QuadGK Computation Question

Hi all,

I have tried QuadGK, but the result is not the same as the solution manual.

Is there a problem in between?

this is my code:

using SymPy, QuadGK

x = symbols("x")

f(x) = (x^6 + 2)/(8x^2)
# simplify(diff(f(x),x)
g(x) = sqrt(1 + (x^6 - 2)/(2x^3))

h(x) = f(x)*g(x)
Area(x) = 2pi*h(x)

d = quadgk(x -> Area(x), 1, 3, rtol=1e-10)
println("c = ", d)

No its okay,

I forgot to power the derivative. Now the problem is solved.

But the result still differ a lot!

325.4437377507612 from QuadGK

If you use

g(x) = sqrt(1 + ((x^6 - 1)/(2x^3))^2)

the result is

c = (326.9195614457822, 1.2235672031124523e-8)

which compares very favorably to the exact answer

julia> 8429π/81
326.9195614457823

This is lovely:

using SymPy, QuadGK

x = symbols("x")

f(x) = (x^6 + 2)/(8x^2)
# simplify(diff(f(x),x))
# we cannot use diff inside the fd(x) since QuadGK can't comprehend diff
g(x) = sqrt(1 + ((x^6 - 1)/(2x^3))^2)
#g(x) = f(x)*√(1+(fd(x))^2)

h(x) = f(x)*g(x)
Area(x) = 2pi*h(x)

d = quadgk(x -> Area(x), 1, 3, rtol=1e-10)
dq = 2π*quadgk(h, 1, 3)[1]

println("(Area, error) = ", d)

println("Area with QuadGK = ", dq)

(Area, error) = (326.9195614457822, 1.2235672031124523e-8)
Area with QuadGK = 326.91956144578495

I’m not sure if you are aware, but the x = symbols("x") doesn’t have any effect here. The x inside the definitions of f(x), g(x), etc. are completely unrelated to the symbolic x that you create first. Its presence is a bit confusing and it doesn’t seem to belong in a Minimal Working Example.

One thing you could do, is to use automatic differentiation:

using ForwardDiff: derivative

f(x) = (x^6 + 2)/(8x^2)
A(x) = 2π * f(x) * sqrt(1 + derivative(f, x)^2)

julia> quadgk(A, 1, 3; rtol=1e-10)
(326.9195614457822, 1.2235672031124523e-8)

The autodiff version is only slightly slower:

julia> @btime quadgk(Area, 1, 3, rtol=1e-10)
  897.619 ns (2 allocations: 368 bytes)
(326.9195614457822, 1.2235672031124523e-8)

julia> @btime quadgk(A, 1, 3, rtol=1e-10)
  1.150 μs (2 allocations: 368 bytes)
(326.9195614457822, 1.2235672031124523e-8)

(It’s quite incredible how little performance overhead there is, actually.)

BTW, there’s no need to write x -> Area(x), this is just the same thing as Area. So in your code you would write: quadgk(Area, 1, 3; ...)

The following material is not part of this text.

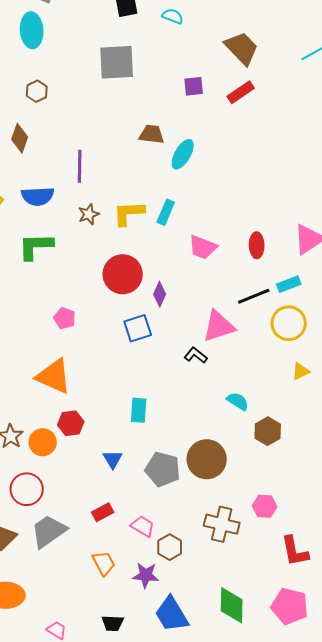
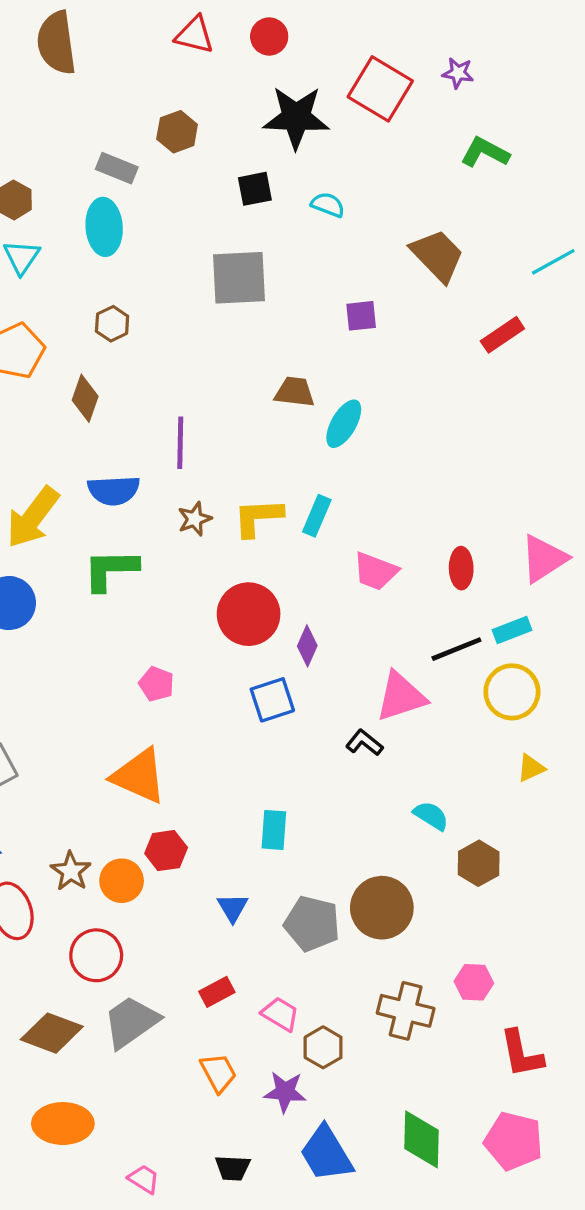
red rectangle: (241, 92) -> (502, 335), moved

Well, first I am not aware, I thought using

x = symbols("x")

is needed to calculate the integral.

I never use Automatic Differentiation or try ForwardDiff, I will test and try it now.

In fact, if you re-write your f(x) to the equivalent form (taken from your posted equations)

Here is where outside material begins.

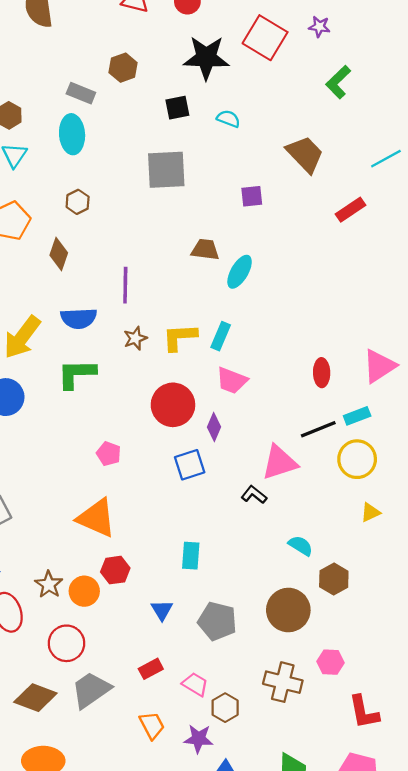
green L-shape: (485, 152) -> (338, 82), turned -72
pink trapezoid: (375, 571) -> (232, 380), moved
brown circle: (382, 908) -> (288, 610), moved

f(x) = x^4/8 + 1/4x^2  # this is the same
A(x) = 2π * f(x) * sqrt(1 + derivative(f, x)^2)

then it’s even faster:

julia> @btime quadgk(A, 1, 3; rtol=1e-10)
  696.528 ns (2 allocations: 368 bytes)
(326.91956144578234, 1.2235728874543383e-8)

The answer is slightly different from before, but still as accurate as the previous version.

No, it does nothing here, and is completely unrelated to quadgk, which does purely numerical integration.

It takes time for me to read and comprehend all your responses, thanks anyway.